I'm having trouble implementing shrink wrap boundaries. I keep getting an "illegal simulation box" when I use s boundaries, but it works for m, p, and f boundaries. Does anybody have any idea what's going wrong? Here is my script:
atom_style hybrid granular dipole
boundary f f f
newton off
atom_modify sort 100 0.6
communicate single vel yes
units si
processors 1 4 1
region reg block -1.5 2 -.2 .2 0 2 units box
create_box 1 reg
neighbor 0.005 bin
neigh_modify delay 0
hard_particles no
fix m1 all property/global youngsModulus peratomtype 1.e9
fix m2 all property/global poissonsRatio peratomtype 0.278
fix m3 all property/global coefficientRestitution peratomtypepair 1 0.2
fix m4 all property/global coefficientFriction peratomtypepair 1 0.6
fix m6 all property/global cohesionEnergyDensity peratomtypepair 1 10
fix m7 all property/global coefficientRollingFriction peratomtypepair 1 0.4
pair_style gran model hertz tangential no_history cohesion sjkr rolling_friction cdt
pair_coeff * *
timestep 0.00002
fix boxwall1 all wall/gran model hertz tangential history primitive type 1 xplane -1.5
fix boxwall2 all wall/gran model hertz tangential history primitive type 1 xplane 0
fix boxwall3 all wall/gran model hertz tangential history primitive type 1 xplane 2
fix boxwall4 all wall/gran model hertz tangential history primitive type 1 yplane -.2
fix boxwall5 all wall/gran model hertz tangential history primitive type 1 yplane .2
fix boxwall6 all wall/gran model hertz tangential history primitive type 1 zplane 0
fix pts1 all particletemplate/sphere 15485863 atom_type 1 density constant 7750 radius constant 0.01
fix pdd all particledistribution/discrete 86028157 1 pts1 1.0
group nve_group region reg
region insbox block -1.49 -0.01 -0.19 0.19 0.01 1.99 units box
fix ins nve_group insert/pack seed 86028121 distributiontemplate pdd &
insert_every once overlapcheck yes volumefraction_region 0.3 region &
insbox ntry_mc 10000
fix 1 nve_group nve/sphere
fix 2 all gravity .1422 vector 0.0 0.0 -1.0
#fix mag all magnetic 0 0 0
fix ts all check/timestep/gran 2000 0.1 0.1
#compute 1 all erotate/sphere
dump dmp1 all custom 5000 post/dump*.liggghts id type x y z vx vy vz
dump dmp2 all image 5000 post/dump*.ppm type diameter view 90 90
run 400000 upto
write_restart post/boxavalanche.restart
paul | Wed, 01/17/2018 - 23:51
What is wrong with using m?
What is wrong with using m? Do you not have a region in which you can always expect at least one of your particles to be?

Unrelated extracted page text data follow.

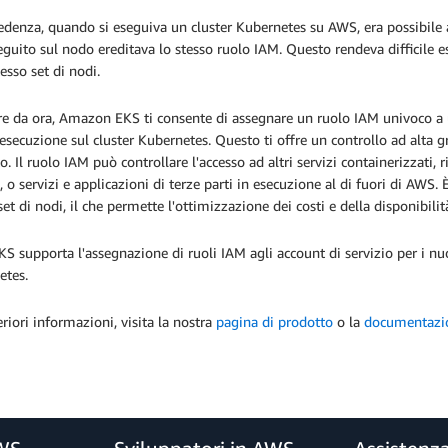
edenza, quando si eseguiva un cluster Kubernetes su AWS, era possibile 
guito sul nodo ereditava lo stesso ruolo IAM. Questo rendeva difficile ese
tesso set di nodi.
re da ora, Amazon EKS ti consente di assegnare un ruolo IAM univoco a u
esecuzione sul cluster Kubernetes. Questo ti offre un controllo ad alta g
o. Il ruolo IAM può controllare l'accesso ad altri servizi containerizzati,
, o servizi e applicazioni di terze parti in esecuzione al di fuori di AWS. 
set di nodi, il che permette l'ottimizzazione dei costi e della disponibilità
S supporta l'assegnazione di ruoli IAM agli account di servizio per i nu
etes.
eriori informazioni, visita la nostra
pagina di prodotto
o la
documentazi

If you rely on s, I'd start debugging here because here the error is thrown:
https://github.com/CFDEMproject/LIGGGHTS-PUBLIC/blob/7c32dc4e5ef4c7d5d0a...
Modify the error messages to check which block is the cause, print some of the variables and try to find out what upsets him ;)
- Paul
tjleps | Thu, 01/18/2018 - 07:01
Paul,
Paul,
The problem with m boundaries is that there's a lot of empty space that is making imbalanced core loads when running the simulation on more processors.